Op dit moment is Martin van der Maas bezig met een boek over de stad en de auto en presenteerde ons vast zijn eerste bevindingen. Aan de hand van beelden liet hij zien hoe sinds de jaren ’50 steden over de hele wereld steeds meer ruimte zijn gaan bieden aan de auto. Omdat uit onderzoek blijkt dat auto’s gemiddeld 95% van de tijd stil staan, leggen auto’s een enorm beslag op de beschikbare ruimte. Zeker als al het parkeren op straat plaatsvindt. 

Vervolgens liet hij zien hoe Alkmaar extreem gedetailleerde parkeernormen heeft. Hierdoor moeten er voor elke extra woning, maar ook voor elke uitbreiding van een winkel, extra parkeerplaatsen aangelegd worden. De gedachte dat je niet alle nieuwe auto’s op dezelfde parkeerplekken kwijt kunt is op zich logisch, maar we zijn hier misschien wel een beetje in doorgeschoten. Voor het idee dat mensen er misschien bewust voor kiezen geen auto te nemen als ze in de binnenstad komen wonen, waar alle voorzieningen op loopafstand zijn, is zo geen plaats meer. En die gedetailleerde normen zorgen er voor dat bouwplannen veel duurder of zelfs onmogelijk worden. Kan dat nou niet anders? 

Onder leiding van gespreksleider Tineke Bouchier (fractielid GroenLinksPvdA) ging het panel, gevormd door Maaike Kardinaal (GroenLinks-PvdA) en Gosse Postma (Alkmaarse ondernemer en fractielid BAS), in debat over enkele prikkelende stellingen.

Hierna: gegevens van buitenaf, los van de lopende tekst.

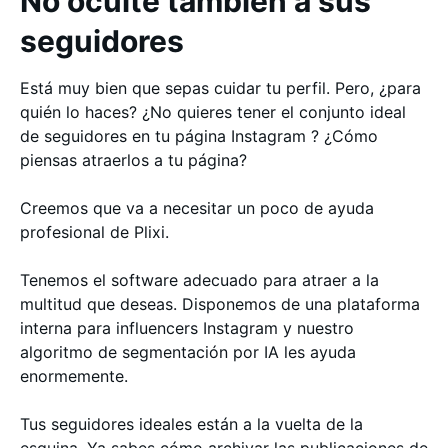
No oculte también a sus
seguidores
Está muy bien que sepas cuidar tu perfil. Pero, ¿para
quién lo haces? ¿No quieres tener el conjunto ideal
de seguidores en tu página Instagram ? ¿Cómo
piensas atraerlos a tu página?
Creemos que va a necesitar un poco de ayuda
profesional de Plixi.
Tenemos el software adecuado para atraer a la
multitud que deseas. Disponemos de una plataforma
interna para influencers Instagram y nuestro
algoritmo de segmentación por IA les ayuda
enormemente.
Tus seguidores ideales están a la vuelta de la
esquina. Ya sabes cómo archivar las publicaciones de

De eerste stelling sloot mooi aan bij de inleiding van Van der Maas: meer woningen betekent niet automatisch ook meer parkeerplaatsen. Maaike Kardinaal van GroenLinks-PvdA betoogde dat dit inderdaad geen automatisme zou moeten zijn. Hoewel er zeker wijken zijn waar een gemiddeld gezin twee auto’s bezit, is dat lang niet overal het geval. De parkeernormen hoeven niet afgeschaft, maar als we hier iets soepeler mee om zouden gaan, kunnen er gewoon meer huizen gebouwd worden. Met name in de buurt van stations en bij sociale huurwoningen heeft echt niet iedereen twee, of zelfs één, auto. Deelmobiliteit kan hier ook een oplossing bij zijn, als mensen maar eenmaal doorkrijgen dat het veel goedkoper is om geen eigen auto 95% van de tijd stil voor de deur te hebben staan. Bloemwijk werd nog aangehaald als een voorbeeld van een wijk waar gewoon minder woningen gebouwd zijn omdat er per se extra parkeerplaatsen moesten komen. 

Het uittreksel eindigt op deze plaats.